Richard Hartmann (1809–78)
Richard Hartmann was one of the leading figures in the engineering industry that flourished in Saxony from the mid-nineteenth century. He was not a native of Saxony having been born at Barr in Alsace, now in the French département of Bas-Rhin. He was the son of a tanner but was apprenticed to tool making and on completing his articles went on the tramp to gain experience as a journeyman.
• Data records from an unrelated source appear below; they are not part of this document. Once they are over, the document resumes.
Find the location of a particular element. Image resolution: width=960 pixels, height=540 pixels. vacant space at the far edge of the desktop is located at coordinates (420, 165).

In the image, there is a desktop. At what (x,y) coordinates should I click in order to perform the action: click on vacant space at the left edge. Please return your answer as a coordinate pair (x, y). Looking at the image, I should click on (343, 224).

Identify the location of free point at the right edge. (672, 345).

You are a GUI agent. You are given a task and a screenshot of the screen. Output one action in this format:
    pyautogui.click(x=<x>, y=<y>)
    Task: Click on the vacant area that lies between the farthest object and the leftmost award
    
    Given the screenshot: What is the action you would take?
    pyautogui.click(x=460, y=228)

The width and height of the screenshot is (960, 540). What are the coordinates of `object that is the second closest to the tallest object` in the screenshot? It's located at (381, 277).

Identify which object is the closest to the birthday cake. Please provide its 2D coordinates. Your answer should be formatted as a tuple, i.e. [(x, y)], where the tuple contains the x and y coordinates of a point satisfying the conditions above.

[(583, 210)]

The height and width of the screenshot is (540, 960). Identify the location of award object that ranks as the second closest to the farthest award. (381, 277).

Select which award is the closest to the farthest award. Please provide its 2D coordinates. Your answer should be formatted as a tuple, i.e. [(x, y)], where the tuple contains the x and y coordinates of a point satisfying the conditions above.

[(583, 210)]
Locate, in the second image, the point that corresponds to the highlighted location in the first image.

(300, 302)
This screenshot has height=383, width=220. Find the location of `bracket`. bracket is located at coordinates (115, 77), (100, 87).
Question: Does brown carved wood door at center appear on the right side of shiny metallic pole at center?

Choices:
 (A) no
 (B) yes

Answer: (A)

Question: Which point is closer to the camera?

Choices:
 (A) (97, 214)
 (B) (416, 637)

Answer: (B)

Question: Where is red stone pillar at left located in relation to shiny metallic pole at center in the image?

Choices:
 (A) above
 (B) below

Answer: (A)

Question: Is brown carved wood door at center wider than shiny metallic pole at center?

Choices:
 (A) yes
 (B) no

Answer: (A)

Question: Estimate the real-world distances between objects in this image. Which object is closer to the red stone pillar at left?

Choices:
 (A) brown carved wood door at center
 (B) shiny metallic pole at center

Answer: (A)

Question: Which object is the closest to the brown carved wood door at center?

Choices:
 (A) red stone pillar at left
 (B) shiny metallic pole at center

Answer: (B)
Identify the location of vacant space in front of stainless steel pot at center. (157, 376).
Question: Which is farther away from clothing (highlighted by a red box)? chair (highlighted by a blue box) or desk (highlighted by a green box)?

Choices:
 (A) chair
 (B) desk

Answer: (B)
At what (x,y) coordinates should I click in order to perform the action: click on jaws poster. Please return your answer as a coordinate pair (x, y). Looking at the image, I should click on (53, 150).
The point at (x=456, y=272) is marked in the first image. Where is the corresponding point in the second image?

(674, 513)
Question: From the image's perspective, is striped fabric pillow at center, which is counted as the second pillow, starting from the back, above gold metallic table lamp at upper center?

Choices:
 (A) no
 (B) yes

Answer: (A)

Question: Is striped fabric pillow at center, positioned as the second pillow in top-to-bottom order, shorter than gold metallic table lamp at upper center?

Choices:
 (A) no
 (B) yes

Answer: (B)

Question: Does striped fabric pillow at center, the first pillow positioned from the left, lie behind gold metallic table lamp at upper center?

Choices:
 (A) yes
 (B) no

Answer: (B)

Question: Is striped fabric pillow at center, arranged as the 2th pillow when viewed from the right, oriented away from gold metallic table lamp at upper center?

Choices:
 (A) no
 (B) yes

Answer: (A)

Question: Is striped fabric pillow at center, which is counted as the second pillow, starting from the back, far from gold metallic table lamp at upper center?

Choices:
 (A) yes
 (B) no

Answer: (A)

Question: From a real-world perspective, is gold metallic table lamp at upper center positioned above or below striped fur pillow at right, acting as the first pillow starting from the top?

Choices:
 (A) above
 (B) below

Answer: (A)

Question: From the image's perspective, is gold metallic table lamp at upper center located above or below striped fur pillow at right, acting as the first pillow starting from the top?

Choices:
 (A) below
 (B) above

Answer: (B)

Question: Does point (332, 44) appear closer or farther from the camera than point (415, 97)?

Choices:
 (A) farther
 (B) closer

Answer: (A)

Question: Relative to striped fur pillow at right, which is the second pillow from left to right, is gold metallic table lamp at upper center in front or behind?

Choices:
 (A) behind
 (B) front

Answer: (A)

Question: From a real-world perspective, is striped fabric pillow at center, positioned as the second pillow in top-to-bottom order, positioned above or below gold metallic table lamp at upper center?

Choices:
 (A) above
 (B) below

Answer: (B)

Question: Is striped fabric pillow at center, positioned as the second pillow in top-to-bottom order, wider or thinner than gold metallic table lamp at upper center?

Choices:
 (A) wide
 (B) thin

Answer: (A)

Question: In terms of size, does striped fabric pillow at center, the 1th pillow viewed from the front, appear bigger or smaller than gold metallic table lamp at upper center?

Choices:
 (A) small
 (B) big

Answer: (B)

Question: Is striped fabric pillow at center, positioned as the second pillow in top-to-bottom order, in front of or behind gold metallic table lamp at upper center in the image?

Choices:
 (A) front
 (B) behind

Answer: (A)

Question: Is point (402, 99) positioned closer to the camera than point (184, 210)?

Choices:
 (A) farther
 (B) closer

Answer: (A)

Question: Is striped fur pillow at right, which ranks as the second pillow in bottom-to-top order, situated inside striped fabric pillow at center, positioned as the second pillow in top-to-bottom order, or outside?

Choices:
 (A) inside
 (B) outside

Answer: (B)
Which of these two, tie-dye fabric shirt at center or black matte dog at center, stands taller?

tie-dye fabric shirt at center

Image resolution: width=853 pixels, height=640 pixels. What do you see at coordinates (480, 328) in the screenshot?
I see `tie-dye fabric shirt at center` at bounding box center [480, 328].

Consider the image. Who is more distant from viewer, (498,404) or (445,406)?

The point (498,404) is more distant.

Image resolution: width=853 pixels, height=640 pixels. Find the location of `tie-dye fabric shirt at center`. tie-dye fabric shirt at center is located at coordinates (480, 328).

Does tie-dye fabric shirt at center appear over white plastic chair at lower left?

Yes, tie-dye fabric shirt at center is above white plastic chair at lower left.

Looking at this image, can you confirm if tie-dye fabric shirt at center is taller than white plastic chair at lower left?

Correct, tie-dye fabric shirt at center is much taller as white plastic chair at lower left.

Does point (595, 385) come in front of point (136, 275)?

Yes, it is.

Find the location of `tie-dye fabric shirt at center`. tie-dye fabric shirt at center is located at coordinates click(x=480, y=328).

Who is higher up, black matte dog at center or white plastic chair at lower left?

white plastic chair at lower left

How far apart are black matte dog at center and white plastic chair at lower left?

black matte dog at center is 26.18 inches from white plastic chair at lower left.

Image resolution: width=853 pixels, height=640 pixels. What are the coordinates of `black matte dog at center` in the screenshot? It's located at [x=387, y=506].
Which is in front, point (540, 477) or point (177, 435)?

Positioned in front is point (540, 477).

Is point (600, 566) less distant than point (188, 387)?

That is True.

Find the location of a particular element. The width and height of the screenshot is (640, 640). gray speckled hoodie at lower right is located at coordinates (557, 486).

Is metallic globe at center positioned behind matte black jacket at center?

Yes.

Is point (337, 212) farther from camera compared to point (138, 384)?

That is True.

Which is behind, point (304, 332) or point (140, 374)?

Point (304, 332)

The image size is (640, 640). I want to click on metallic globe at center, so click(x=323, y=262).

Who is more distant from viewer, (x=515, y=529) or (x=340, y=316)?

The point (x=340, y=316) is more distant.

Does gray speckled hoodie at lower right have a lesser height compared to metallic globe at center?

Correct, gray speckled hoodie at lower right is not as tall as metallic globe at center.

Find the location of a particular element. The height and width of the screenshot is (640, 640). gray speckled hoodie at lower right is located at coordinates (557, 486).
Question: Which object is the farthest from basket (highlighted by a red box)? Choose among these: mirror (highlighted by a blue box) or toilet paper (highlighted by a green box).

At the age 23 he arrived at Chemnitz in Saxony, where he worked for Carl Gottlieb Haubold (1783-1856), founder of the Chemnitzer Maschinenbau company who is regarded as the father of mechanical engineering in the city. He was recognised as a citizen of Chemnitz from 1837 which enabled to set up his own business, a workshop repairing cotton spinning machines, with a partner and just one worker. Two years later he formed Götze & Hartmann, a mechanical engineering company in which he handled technological developments and his new partner the commercial aspects. In the same year he purchased a patent for a slubbing frame which proved the foundation of his initial prosperity. His firm had 30 employees in 1839, 76 the following year and 350 by 1844, and moved several times to successively larger premises.
Hartmann’s first steam locomotive was completed in 1848. He built locomotives that were the equal of those imported from England, with which they were competitive in price, and he became the principal supplier of locomotives to the Königlich Sächsische Staateisenbahnen (Saxon State Railway). By the late 1850s he was employing 1500 workers, a total that increased to 2700 by 1870 when Sächsische Maschinenfabrik vormals Richard Hartmann (Saxon Machine Factory formerly Richard Hartmann) was formed. The company manufactured and turbines, milling equipment, mining machinery and machine tools, as well as spinning machine and locomotives with which he supplied global markets. His one thousandth locomotive was completed in the year of his death.
The company declined in the 1920s and was wound up in 1930 although some parts continued until 1990. The former engineering building is now the Richard Hartmann Halle in Chemnitz, and the building that was once the company headquarters is now used by the police service. Some 25 Hartmann locomotives are preserved, the majority in Germany but some in Norway and the Czech Republic.